[[ Source information, beginning ]]

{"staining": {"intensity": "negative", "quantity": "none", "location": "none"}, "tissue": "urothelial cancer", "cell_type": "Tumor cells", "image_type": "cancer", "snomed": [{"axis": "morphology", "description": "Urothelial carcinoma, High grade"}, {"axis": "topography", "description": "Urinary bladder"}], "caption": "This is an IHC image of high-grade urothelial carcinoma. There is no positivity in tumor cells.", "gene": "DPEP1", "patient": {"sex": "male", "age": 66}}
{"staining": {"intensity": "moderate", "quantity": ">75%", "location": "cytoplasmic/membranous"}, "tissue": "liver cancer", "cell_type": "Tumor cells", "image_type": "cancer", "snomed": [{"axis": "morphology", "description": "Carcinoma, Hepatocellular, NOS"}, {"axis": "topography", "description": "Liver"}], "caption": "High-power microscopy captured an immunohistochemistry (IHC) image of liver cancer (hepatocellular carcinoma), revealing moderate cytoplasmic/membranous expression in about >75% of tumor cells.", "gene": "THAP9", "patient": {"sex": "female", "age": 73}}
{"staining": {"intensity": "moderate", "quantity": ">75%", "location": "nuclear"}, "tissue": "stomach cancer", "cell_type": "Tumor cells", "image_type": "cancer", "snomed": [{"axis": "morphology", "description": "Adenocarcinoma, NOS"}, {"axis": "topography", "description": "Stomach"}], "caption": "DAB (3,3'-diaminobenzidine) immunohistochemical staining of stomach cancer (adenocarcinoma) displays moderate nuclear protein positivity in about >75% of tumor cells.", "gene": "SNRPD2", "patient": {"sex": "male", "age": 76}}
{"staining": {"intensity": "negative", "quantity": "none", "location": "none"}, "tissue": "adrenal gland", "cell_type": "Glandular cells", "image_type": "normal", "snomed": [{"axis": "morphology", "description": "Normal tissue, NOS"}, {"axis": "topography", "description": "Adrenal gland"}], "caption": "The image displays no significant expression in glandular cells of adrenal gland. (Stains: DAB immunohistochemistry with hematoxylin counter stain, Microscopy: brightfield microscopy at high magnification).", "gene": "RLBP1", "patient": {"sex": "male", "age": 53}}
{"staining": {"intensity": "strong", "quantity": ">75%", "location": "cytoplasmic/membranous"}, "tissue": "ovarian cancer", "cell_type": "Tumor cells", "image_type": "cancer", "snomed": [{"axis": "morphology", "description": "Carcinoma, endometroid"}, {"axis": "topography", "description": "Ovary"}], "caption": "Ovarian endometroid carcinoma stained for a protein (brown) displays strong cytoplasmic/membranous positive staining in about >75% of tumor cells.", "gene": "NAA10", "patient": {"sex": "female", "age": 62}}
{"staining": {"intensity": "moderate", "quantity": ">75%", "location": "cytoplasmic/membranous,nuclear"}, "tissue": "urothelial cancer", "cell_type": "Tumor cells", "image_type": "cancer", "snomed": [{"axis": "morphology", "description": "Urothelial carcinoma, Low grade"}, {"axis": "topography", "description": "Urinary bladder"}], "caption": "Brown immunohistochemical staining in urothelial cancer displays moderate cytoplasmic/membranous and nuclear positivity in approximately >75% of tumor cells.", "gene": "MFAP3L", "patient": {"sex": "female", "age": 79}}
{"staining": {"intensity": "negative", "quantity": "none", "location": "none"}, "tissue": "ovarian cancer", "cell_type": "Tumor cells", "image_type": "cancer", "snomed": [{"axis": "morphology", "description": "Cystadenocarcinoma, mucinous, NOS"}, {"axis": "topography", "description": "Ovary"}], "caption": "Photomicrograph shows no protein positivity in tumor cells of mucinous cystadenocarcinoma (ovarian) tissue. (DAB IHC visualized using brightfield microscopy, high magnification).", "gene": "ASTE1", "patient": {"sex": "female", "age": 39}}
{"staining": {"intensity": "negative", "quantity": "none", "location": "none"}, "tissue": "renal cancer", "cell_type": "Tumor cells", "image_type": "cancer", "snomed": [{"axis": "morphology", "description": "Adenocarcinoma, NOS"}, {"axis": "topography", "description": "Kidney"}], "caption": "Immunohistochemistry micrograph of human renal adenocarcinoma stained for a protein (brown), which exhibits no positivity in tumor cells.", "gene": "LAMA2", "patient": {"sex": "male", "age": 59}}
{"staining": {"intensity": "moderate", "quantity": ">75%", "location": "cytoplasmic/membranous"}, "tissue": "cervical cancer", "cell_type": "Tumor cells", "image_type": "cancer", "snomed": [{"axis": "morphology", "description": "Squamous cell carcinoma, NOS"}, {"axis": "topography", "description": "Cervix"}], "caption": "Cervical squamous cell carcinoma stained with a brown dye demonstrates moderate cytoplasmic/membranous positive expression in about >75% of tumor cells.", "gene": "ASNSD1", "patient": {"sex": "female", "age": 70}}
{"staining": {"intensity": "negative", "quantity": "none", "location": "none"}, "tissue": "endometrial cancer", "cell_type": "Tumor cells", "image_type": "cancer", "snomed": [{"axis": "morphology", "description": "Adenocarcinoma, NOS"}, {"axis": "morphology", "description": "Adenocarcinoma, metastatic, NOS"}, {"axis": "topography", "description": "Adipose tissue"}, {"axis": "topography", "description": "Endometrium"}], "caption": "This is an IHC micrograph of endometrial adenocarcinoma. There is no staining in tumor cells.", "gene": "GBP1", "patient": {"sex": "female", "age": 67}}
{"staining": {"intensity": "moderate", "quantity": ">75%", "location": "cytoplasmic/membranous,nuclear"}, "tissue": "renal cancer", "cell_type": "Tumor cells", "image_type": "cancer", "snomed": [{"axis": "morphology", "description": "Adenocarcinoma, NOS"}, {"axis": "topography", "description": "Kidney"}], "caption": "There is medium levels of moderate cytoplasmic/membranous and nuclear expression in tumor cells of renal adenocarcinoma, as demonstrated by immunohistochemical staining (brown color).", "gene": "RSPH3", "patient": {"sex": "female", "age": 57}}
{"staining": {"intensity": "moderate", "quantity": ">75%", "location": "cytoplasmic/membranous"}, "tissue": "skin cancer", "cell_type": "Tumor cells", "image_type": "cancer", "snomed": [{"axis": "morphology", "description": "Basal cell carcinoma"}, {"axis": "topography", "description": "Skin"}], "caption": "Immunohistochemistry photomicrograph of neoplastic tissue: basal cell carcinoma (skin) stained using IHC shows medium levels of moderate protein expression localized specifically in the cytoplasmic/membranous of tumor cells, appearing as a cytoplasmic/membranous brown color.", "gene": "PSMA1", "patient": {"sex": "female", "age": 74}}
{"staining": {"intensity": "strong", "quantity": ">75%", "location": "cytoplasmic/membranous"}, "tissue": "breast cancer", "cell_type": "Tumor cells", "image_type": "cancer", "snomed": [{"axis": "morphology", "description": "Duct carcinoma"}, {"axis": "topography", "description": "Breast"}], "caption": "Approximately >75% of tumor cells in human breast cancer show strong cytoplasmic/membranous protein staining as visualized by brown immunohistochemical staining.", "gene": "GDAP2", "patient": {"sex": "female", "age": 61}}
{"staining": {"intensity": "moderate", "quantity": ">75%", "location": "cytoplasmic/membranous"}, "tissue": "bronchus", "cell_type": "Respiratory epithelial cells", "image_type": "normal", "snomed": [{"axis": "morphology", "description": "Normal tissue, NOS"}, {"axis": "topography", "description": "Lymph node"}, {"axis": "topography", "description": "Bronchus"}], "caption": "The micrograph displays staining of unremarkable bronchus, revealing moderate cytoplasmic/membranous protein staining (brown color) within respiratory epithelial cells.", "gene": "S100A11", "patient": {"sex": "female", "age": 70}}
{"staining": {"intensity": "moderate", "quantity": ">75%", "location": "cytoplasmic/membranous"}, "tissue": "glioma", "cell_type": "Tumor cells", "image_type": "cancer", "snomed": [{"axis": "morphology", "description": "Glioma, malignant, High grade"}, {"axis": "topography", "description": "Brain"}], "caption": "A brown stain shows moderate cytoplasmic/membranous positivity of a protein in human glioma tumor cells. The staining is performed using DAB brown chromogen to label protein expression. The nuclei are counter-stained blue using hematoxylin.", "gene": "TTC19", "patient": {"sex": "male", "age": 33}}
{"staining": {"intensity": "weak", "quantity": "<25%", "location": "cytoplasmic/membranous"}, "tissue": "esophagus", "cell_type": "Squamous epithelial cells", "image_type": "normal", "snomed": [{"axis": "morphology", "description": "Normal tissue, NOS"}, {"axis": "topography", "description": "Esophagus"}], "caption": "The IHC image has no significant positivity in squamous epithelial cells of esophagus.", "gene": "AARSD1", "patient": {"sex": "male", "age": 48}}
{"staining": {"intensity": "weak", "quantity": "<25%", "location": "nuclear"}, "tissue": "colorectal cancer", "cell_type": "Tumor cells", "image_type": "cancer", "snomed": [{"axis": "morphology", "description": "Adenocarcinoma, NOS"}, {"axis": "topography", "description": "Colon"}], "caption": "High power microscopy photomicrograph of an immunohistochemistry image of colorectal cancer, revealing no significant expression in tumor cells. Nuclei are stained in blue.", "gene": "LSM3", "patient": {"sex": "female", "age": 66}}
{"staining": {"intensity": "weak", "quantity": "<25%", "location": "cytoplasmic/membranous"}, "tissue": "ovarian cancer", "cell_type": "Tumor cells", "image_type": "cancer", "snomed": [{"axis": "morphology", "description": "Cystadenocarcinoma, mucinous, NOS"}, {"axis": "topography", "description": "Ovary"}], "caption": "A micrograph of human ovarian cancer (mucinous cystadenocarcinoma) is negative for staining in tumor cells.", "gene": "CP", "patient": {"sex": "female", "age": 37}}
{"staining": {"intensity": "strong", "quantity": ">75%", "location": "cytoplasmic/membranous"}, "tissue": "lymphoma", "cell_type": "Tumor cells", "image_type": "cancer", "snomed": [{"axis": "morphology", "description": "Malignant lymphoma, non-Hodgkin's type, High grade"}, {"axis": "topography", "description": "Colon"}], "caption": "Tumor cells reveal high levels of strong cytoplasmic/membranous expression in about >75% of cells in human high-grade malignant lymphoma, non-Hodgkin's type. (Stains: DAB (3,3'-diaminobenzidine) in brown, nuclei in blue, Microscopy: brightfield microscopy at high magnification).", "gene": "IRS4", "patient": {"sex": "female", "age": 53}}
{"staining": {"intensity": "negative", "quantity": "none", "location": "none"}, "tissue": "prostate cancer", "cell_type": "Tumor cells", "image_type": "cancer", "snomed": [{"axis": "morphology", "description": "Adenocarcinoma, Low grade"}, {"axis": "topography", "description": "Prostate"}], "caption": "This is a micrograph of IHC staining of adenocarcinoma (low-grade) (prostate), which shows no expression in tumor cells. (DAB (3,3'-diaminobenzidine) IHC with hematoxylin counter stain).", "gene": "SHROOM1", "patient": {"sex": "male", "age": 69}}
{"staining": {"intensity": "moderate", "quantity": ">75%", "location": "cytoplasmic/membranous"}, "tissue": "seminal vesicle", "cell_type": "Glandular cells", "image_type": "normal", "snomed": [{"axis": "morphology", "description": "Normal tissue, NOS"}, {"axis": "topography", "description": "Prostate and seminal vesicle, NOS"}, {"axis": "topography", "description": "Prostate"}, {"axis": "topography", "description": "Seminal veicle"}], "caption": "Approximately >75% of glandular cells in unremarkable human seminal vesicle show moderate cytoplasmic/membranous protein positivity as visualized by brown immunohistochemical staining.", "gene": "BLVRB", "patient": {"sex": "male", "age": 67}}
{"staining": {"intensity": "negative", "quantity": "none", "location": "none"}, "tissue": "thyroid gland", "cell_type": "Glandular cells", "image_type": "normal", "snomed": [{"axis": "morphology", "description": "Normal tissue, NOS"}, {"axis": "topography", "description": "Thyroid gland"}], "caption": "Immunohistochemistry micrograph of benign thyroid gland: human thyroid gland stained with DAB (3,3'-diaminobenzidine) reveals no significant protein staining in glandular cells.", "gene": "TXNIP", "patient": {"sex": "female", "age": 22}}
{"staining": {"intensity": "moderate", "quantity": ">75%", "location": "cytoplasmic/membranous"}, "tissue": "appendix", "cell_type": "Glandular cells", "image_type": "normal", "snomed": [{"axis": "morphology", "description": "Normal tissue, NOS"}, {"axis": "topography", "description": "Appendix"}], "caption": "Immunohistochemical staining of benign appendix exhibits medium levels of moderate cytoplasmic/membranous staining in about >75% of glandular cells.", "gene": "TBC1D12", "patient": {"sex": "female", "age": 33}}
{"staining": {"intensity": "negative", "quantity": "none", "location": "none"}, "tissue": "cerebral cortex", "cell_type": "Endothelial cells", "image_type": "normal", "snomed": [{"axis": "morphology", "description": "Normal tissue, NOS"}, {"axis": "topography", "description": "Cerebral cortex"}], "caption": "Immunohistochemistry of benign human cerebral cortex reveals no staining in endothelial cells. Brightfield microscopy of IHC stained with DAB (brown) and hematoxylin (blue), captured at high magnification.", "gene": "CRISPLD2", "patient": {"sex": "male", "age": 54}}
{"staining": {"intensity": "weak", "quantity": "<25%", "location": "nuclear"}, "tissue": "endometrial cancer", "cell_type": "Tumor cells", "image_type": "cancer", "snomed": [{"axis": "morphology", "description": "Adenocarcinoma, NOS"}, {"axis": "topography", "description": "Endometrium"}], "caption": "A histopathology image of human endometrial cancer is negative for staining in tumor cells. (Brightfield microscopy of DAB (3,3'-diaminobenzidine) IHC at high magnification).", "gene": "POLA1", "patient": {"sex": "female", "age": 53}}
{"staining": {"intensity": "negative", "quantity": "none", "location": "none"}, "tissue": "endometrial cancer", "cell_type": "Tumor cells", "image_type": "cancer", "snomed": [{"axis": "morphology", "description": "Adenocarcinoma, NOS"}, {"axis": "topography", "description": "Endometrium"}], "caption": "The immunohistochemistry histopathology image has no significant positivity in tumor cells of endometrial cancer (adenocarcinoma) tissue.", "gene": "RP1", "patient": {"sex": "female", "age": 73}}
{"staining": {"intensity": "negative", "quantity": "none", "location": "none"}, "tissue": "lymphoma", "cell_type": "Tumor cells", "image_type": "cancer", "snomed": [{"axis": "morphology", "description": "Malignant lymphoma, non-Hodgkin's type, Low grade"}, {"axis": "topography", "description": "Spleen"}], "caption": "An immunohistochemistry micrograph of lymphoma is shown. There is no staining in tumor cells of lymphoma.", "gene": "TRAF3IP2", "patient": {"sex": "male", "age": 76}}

[[ Source information, end ]]

The reply should consist only of the line containing "immunohistochemistry histopathology image" and all lines after it in the listing above, reproduced exactly.

* _Problem solution_
{"staining": {"intensity": "negative", "quantity": "none", "location": "none"}, "tissue": "endometrial cancer", "cell_type": "Tumor cells", "image_type": "cancer", "snomed": [{"axis": "morphology", "description": "Adenocarcinoma, NOS"}, {"axis": "topography", "description": "Endometrium"}], "caption": "The immunohistochemistry histopathology image has no significant positivity in tumor cells of endometrial cancer (adenocarcinoma) tissue.", "gene": "RP1", "patient": {"sex": "female", "age": 73}}
{"staining": {"intensity": "negative", "quantity": "none", "location": "none"}, "tissue": "lymphoma", "cell_type": "Tumor cells", "image_type": "cancer", "snomed": [{"axis": "morphology", "description": "Malignant lymphoma, non-Hodgkin's type, Low grade"}, {"axis": "topography", "description": "Spleen"}], "caption": "An immunohistochemistry micrograph of lymphoma is shown. There is no staining in tumor cells of lymphoma.", "gene": "TRAF3IP2", "patient": {"sex": "male", "age": 76}}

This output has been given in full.